I'm actually beginning to think something could be afoot at the New York Times. On Monday, one columnist extolled the virtues of that fount of Western civilization, Hellenism. Tuesday, another columnist claimed freedom and liberty are distinct creations of Western civilization. Today, the celebrated Thomas Friedman offers up a laundry list of generalizations about Arabs that - from the keyboard of a conservative - would normally merit a Times editorial rebuke for ethnic stereotyping.
Among Friedman's observations in his subscription-required column Mideast Rules to Live By:
- "What people tell you in private in the Middle East is irrelevant. All that matters is what they will defend in public in their own language."
- "If you can’t explain something to Middle Easterners with a conspiracy theory, then don’t try to explain it at all — they won’t believe it."
- "In the Middle East, never take a concession, except out of the mouth of the person doing the conceding."
- Civil wars in the Arab world are rarely about ideas."

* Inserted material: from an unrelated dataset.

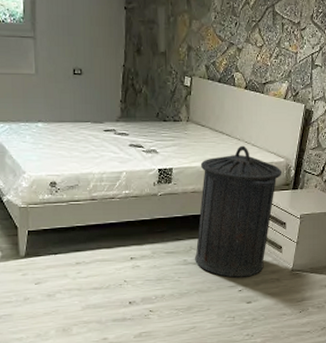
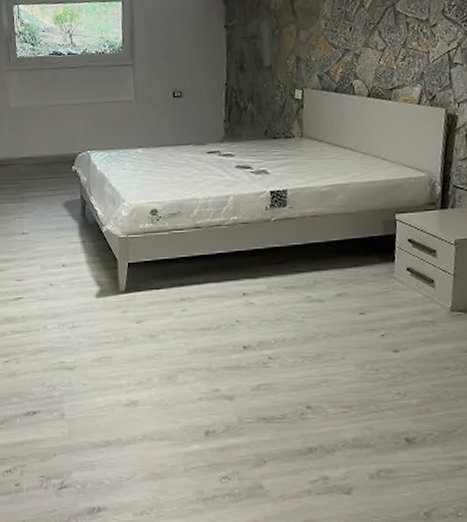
trash can: present [194,145,282,278] -> none [320,160,425,319]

- "The most underestimated emotion in Arab politics is humiliation."
- "The oft-warring Arab tribes are all wounded souls."
My point is not to take issue with Friedman. He might well be right. But don't these sweeping generalizations amount to ethnic stereotyping of the very sort the oh-so-PC Times would normally condemn? And if it is possible to engage in this exercise with impunity, does this mean that a similar approach is acceptable when it comes to anything from airport security to immigration policy? Or does only the MSM's favorite foreign policy pundit have license to stereotype?
Finally, taken with the columns of the two preceding days extolling the exceptionalism of Western civilization, could the Times be moving away from the moral relativism of multi-culturalism?